The length of the program depends on the nature of the driver’s anxiety, she said. The company has a three-week waiting list. The program begins with an assessment that costs $750 followed by an intake appointment with an occupational therapist that costs $250.
It can take anywhere from 10 weekly sessions to a year. Barnes has clients on her caseload that she’s been working with for nearly a year because they suffer from deep-seated trauma. She notes that the source of the trauma doesn’t always have to be driving-related.
“(With) People that have had PTSD, perhaps (due to) sexual abuse, it ends up coming out that a lot of these people are suffering from anxiety behind the wheel, and they don’t know why,” she said.

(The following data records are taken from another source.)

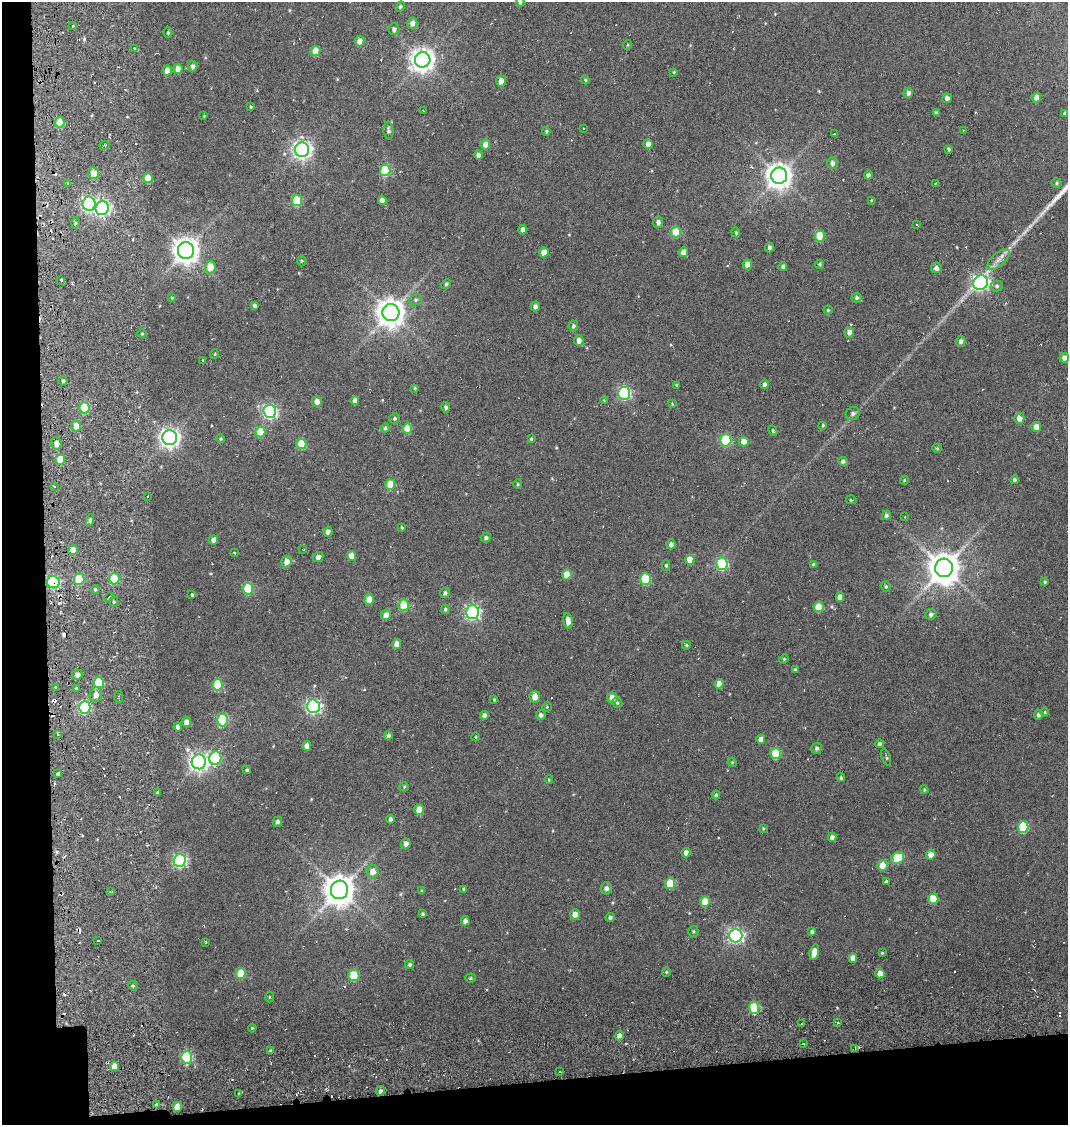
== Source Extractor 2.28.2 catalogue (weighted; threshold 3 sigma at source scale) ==
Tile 3 of 2 x 2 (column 1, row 2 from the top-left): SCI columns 96-1161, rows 100-1222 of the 2322 x 2444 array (HDU 1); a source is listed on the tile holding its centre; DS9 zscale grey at full resolution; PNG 1070 x 1127 px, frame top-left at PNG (2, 2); each listed source drawn as its Kron ellipse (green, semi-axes under 4 px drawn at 4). Shown black and unused: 8% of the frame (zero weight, under 6 of 12 exposures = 14% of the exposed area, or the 3 px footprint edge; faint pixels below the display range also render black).
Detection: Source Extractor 2.28.2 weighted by HDU 2 'WHT'; one run over the whole footprint, this tile lists its part. Background 0.041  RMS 0.012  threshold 0.0482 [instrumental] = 3 sigma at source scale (4.09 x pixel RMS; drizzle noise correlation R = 1.36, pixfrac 0.8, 0.0396/0.0396 arcsec/px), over >= 5 px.
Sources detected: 295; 23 cosmic-ray / hot-pixel residue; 1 long thin detection or spike segment (spike, bleed or trail) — neither listed nor drawn; the other 271 listed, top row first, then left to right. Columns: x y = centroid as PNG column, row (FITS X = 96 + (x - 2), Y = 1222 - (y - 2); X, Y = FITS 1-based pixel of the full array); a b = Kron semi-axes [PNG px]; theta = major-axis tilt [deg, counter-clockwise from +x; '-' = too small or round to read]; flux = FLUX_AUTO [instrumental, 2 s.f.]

For people who have been in car accidents, the process of rehabilitation sometimes ends with DriveAgain’s services.
“The people that have been in crashes and collisions most often have been participating in rehabilitation or attending medical appointments (because a lot of it’s linked to the insurance industry),” said Barnes. “What we see is that anxiety develops out of a fear of being reinjured physically and feeling overwhelmed by the idea of having to go through all that therapy again.”
While some clients are referred by their psychologist or insurance providers, many find DriveAgain’s services for themselves. Barnes said she’s seen more clients with ADHD as well as people who are newly anxious after not driving through the pandemic.
After 12 years of driver anxiety therapy, Barnes is struck by how freed drivers feel once they’ve processed their driving anxiety and traumas. “We see this over and over again with people that have been severely injured physically who’ve got that fear of being injured. Once they’re finished 10 or 20 sessions, it’s like, ‘Oh my gosh, I have my life back,’” she said.
In my own case, I’ve always wanted to take to the open road, but buried trauma has kept me out of the driver’s seat. Hopefully, by working through it with an expert, I can finally crack open the driver’s handbook again.